Human Capital Investment

Right now I’m taking classes for 1 reason, to check a box. I’ve been working in technology since I was 16 years old. I dropped out of college at age 19 because I had 3 years of experience and after my first semester I got my bill and loan information and I realized that it wasn’t worth the money. The ROI didn’t look to be there with the high prices of upper education. I based that decision on my own experiences and went against what others had advised. They told me that it would be hard to go back later, and it would always hold me back, and one day….. one day I would hit a ceiling in my career. Without my degree, they told me, I would hit that ceiling. I think after 23 years in my industry I have hit that ceiling. I am currently a Director level manager leading a team each day to accomplish my company’s technology goals. I am good at my job. And I am compensated fairly. But I want more. I have never been someone who has given up on an idea or dream. I have never let anyone or anything hold me back from success. I am no stranger to hard work, and late nights studying. Since I dropped out of college I have made it a point to always try and be the smartest person in any room. It’s this drive for constant improvement that keeps me up at night as I research and learn, and research and learn, all the time consuming every bit of information I can. I do it for me. To make me better. I don’t want to ever hit that ceiling. I recently was looking for a change of scenery and I applied for a CIO position. CIO stands for Chief Information Officer. If you are working in the IT industry, CIO is the highest level you can achieve. This has been a dream of mine for many years now. I wasn’t allowed to interview for that other company’s CIO position because I couldn’t check a box. “Associates or Bachelors Degree” it said. I figured my 20+ years experience and resume of managing people, projects, budgets, and helping companies make strategic technology decisions would cover that check box. I was told it did not.

Is this that ceiling I was told I’d hit? It motivated me to complete my education. I know the road to complete this will not be easy. It will take time, money, but most of all, it will take passion. While I have a clear goal I set out to achieve in checking that box, I was surprised to find something else along my journey…. passion. I’ve always had a passion for learning, everyone knows this about me. But I had a different idea of what college was like. My idea of college was 20 years old, and based on a bad experience. I did not think college would spark such an interest in me, such a passion. I thought of college as outdated and disconnected from the real world and what actually goes on in the workforce. I’m glad to say I’m loving this experience the 2nd time around. I’m excited, not only for the future where I can check the box, but I’m actually excited about the process. That is the the day to day that I’m living right now. Learning new things, applying that knowledge, pressuring myself to achieve on a weekly basis.

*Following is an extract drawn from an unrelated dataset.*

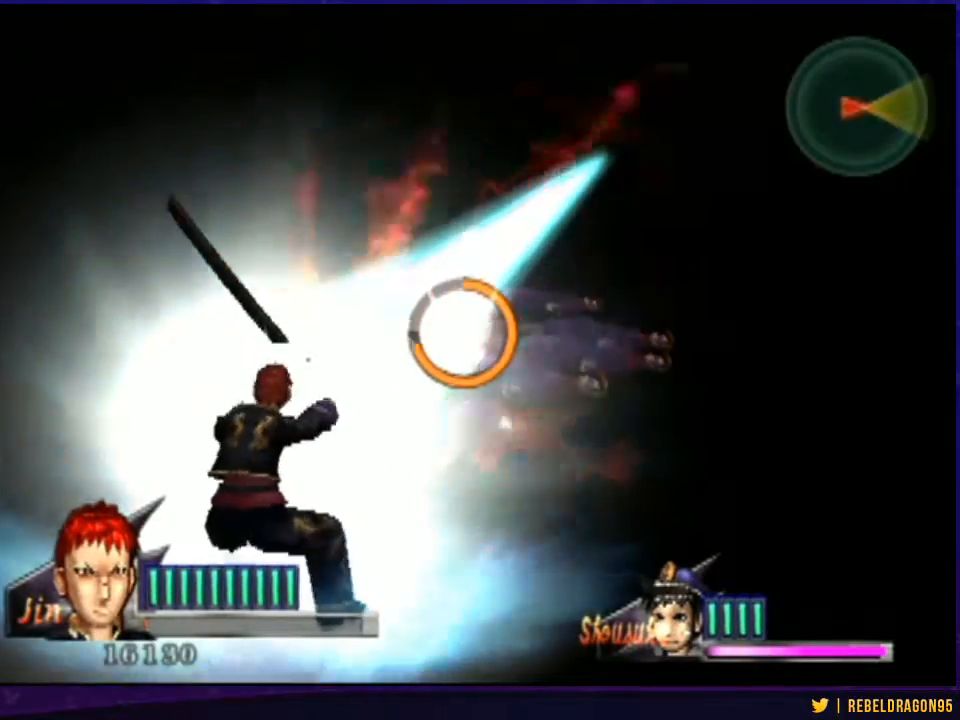
{"buttons": ["CIRCLE"], "left_stick": "center", "right_stick": "center", "events": [[33, "CROSS", "up"], [33, "right_stick", "center"], [67, "CIRCLE", "down"], [100, "CROSS", "down"], [133, "CIRCLE", "up"], [167, "CROSS", "up"], [200, "CIRCLE", "down"], [200, "CROSS", "down"], [233, "CIRCLE", "up"], [267, "CROSS", "up"], [300, "CIRCLE", "down"], [333, "CIRCLE", "up"], [333, "CROSS", "down"], [367, "CROSS", "up"], [400, "CIRCLE", "down"], [433, "CIRCLE", "up"], [433, "CROSS", "down"], [433, "right_stick", "right"], [500, "CIRCLE", "down"], [500, "CROSS", "up"], [500, "right_stick", "center"]]}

After going through this process of returning to college for the 2nd time, I can honestly say that every dollar spent on education is worth it. Some dollars spent are more valuable than others, this is true. The timing has to be right for you. I’m 39 now, what do I want to be when I ‘grow up’? I am even thinking I need to set my sights higher than CIO now. I’m thinking business owner, partner, founder…. and of course Chief Innovator. To the future!